• _Data records_
'''

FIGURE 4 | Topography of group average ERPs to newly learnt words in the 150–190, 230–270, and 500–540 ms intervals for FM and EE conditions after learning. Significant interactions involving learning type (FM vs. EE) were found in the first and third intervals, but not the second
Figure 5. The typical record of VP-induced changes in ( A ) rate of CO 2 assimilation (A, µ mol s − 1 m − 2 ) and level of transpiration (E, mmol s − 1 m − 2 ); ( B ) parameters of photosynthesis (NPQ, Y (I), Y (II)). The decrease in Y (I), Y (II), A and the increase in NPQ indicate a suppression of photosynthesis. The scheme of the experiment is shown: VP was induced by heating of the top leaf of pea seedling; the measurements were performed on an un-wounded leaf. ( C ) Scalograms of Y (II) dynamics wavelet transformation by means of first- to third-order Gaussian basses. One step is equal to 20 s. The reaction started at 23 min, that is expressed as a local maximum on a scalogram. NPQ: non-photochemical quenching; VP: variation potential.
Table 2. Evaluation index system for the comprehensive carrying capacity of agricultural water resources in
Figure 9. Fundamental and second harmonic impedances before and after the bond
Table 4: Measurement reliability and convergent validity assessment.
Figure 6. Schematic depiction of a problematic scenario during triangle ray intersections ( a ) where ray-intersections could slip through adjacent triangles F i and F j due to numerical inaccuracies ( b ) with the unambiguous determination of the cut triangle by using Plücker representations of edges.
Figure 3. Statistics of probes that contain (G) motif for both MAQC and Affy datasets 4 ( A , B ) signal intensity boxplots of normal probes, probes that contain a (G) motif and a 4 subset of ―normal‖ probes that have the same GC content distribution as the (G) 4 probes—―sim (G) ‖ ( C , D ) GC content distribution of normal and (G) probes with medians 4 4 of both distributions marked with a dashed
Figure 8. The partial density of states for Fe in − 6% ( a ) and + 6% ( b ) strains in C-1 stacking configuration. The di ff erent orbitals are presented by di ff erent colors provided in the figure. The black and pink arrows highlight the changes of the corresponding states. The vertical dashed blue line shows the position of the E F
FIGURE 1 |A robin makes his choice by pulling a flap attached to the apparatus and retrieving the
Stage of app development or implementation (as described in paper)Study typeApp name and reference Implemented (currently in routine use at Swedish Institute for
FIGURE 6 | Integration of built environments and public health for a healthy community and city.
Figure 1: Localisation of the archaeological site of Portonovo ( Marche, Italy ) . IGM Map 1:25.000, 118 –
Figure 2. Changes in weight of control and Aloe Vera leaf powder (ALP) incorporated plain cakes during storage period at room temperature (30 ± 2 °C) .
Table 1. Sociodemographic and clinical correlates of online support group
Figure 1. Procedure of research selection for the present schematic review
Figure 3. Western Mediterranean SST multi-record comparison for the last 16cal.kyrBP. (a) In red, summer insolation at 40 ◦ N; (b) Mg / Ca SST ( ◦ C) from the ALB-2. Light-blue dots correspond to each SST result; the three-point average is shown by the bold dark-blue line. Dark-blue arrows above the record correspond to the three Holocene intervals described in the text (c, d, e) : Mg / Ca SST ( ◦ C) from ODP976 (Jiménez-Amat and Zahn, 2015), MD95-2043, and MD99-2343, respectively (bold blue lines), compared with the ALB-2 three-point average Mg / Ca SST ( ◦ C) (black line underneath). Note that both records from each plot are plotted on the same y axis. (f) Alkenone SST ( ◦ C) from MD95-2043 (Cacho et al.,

'''

The result should be the lines from the line with "Table 1. Sociodemographic" to the last line of the material, returned exactly and without any other line.

• _Exercise solution_
Table 1. Sociodemographic and clinical correlates of online support group
Figure 1. Procedure of research selection for the present schematic review
Figure 3. Western Mediterranean SST multi-record comparison for the last 16cal.kyrBP. (a) In red, summer insolation at 40 ◦ N; (b) Mg / Ca SST ( ◦ C) from the ALB-2. Light-blue dots correspond to each SST result; the three-point average is shown by the bold dark-blue line. Dark-blue arrows above the record correspond to the three Holocene intervals described in the text (c, d, e) : Mg / Ca SST ( ◦ C) from ODP976 (Jiménez-Amat and Zahn, 2015), MD95-2043, and MD99-2343, respectively (bold blue lines), compared with the ALB-2 three-point average Mg / Ca SST ( ◦ C) (black line underneath). Note that both records from each plot are plotted on the same y axis. (f) Alkenone SST ( ◦ C) from MD95-2043 (Cacho et al.,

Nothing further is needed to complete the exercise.